Suffering from a terminal case of cabin fever, I decided to go out & get some chores done. My objectives were clear: obtain a rug for the bathroom and a new welcome mat for the back door. But as I descended the escalator, a grim realization hit me.
Linnen’s & Thangs was closed :mad:
Oh well, I thought. Maybe the owner is a Millerite like the Chick-Fil-et people and doesn’t open up shop on Sundays. So off I went to Bed Bath & Beyond. They were closed too :mad:
With a casual glance around the mall, I began to collect numerous subtle clues.
Lights are all off…
Gates are all down…
EVERYTHING IS CLOSED TODAY :mad: :mad: :mad:
The mall was fairly full of potential shoppers, as if everybody fully expected everything to be open for normal business. Clearly I wasn’t the only person to be angry that every rug store & welcome mat shoppe in town decided to close in honor of some guy who was allegedly nailed to a tree two thousand years ago. I can’t ever remember so many things being closed on Easter, and I’ve seen three dozen of them.
Borders Books was open, but what the hell am I supposed to do there??
Was everything closed in your are yesterday? Do you think it was right for retail merchants to close their stores on a normally busy shopping day?
I noticed this too. I thought it was really strange as I think of Thanksgiving and Xmas as being the only times when everything is closed. (Is this new or have I just never gone out on an Easter Sunday before?) My husband needed to return some staples to a hardware store (wrong size) and needed to buy oil at Kragen. Both were closed. Target was closed so he couldn’t buy oil there. Kmart was open and JAM FREAKIN’ PACKED so he couldn’t even get to the oil. We stopped into a couple malls hoping to maybe find a Sears or something open. All closed, with people driving around the parking lots in disbelief. Very surreal!

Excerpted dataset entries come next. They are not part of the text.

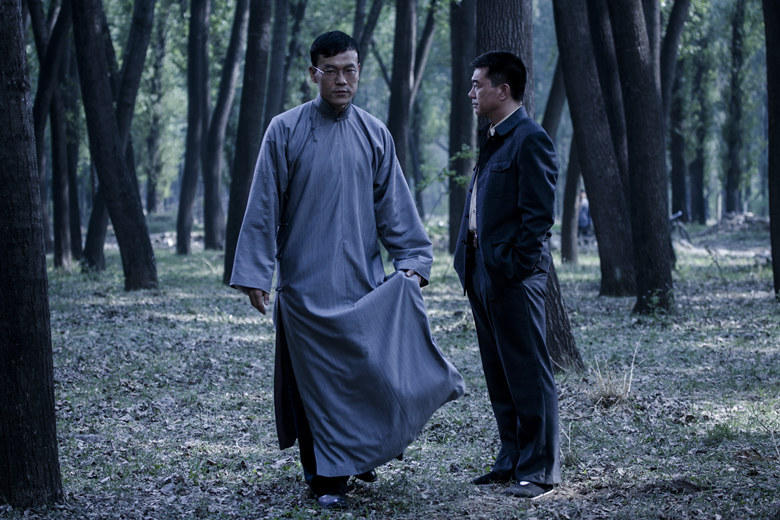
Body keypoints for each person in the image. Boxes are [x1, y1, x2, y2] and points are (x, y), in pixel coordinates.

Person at [230, 31, 464, 509]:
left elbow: (395, 208)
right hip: (305, 288)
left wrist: (412, 262)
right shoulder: (285, 130)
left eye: (350, 70)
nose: (342, 80)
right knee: (313, 387)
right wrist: (255, 273)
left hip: (362, 285)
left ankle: (360, 454)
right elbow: (263, 205)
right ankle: (325, 479)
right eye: (332, 70)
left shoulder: (375, 134)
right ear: (313, 74)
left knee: (362, 377)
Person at [453, 51, 560, 499]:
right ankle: (510, 461)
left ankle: (539, 470)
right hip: (482, 271)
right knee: (499, 373)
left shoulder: (529, 139)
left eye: (478, 84)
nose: (471, 93)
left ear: (503, 90)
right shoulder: (495, 136)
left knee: (528, 373)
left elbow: (538, 218)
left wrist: (512, 267)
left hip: (512, 276)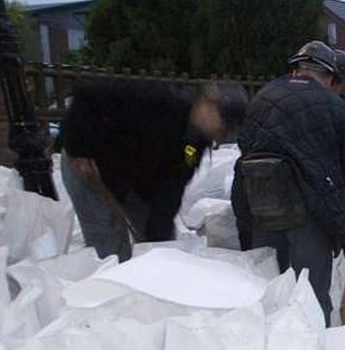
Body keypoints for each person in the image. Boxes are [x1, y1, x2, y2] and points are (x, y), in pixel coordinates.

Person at [232, 40, 345, 326]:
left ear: (296, 69)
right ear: (330, 76)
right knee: (311, 294)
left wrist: (244, 219)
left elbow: (244, 158)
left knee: (268, 291)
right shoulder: (335, 106)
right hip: (311, 213)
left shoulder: (262, 98)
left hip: (263, 206)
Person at [61, 78, 247, 261]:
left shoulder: (194, 144)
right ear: (208, 104)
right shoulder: (158, 99)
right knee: (108, 243)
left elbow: (172, 189)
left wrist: (158, 242)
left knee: (157, 245)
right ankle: (111, 284)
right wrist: (78, 148)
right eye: (223, 123)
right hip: (87, 164)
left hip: (131, 182)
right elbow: (87, 94)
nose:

Yeah, lots of stuff was closed in my area–grocery stores, Target, Wal-Mart–even a lot of fast food outlets were closed. This didn’t really affect me that much, but I happened to notice it as we drove by.
I would guess that, especially in predominately Christian areas, stores have trouble getting employees to work on Easter, so many of them decide to skip the hassle and close, deciding that the loss of business isn’t worth the bother of scheduling potentially disgruntled employees.
Here’s the strange thing about this year: My daughter had spring break last week. I thought that she had school today, but it turns out that she gets an extra day of break for Easter, too! It’s OK, though–it’s snowing fairly heavily now anyway.
Living here in “God’s Own Backyard” (or Outhouse, as some prefer to say) I fully expected everything to be closed. I didn’t notice anything except the smaller businesses downtown being closed.
I didn’t have a problem with Food World, and the CVS next to it was open, also. The little Dairy Kreme and the home-owned pharmacy were dark as tombs, though.
I didn’t get to WalMart yesterday, but I don’t think it was closed, either. If it was, I think it was only for half a day or something like that. It’s a SuperCenter, and I think they only close for Armegeddon or if the University of Alabama stays off probation for longer than five years…something along those lines.
I know the malls here (central IL) have been closed for Easter for at least the past 5 or 6 years. Almost everything else was closed, too, which sucked because we wanted to go to the grocery store and rent a video in the afternoon. We did find one store open and they rented movies so all was not lost.
I am surprised you even got into the mall. When I tried to go to the mall yesterday, the parking lot was chained off. There were several cars driving around in a confused fashion. I live in northern California too. It’s not exactly the Christian Center of the World. A lot of stuff was closed. Safeway was open, so at least I was able to get a deli sandwich for my sister.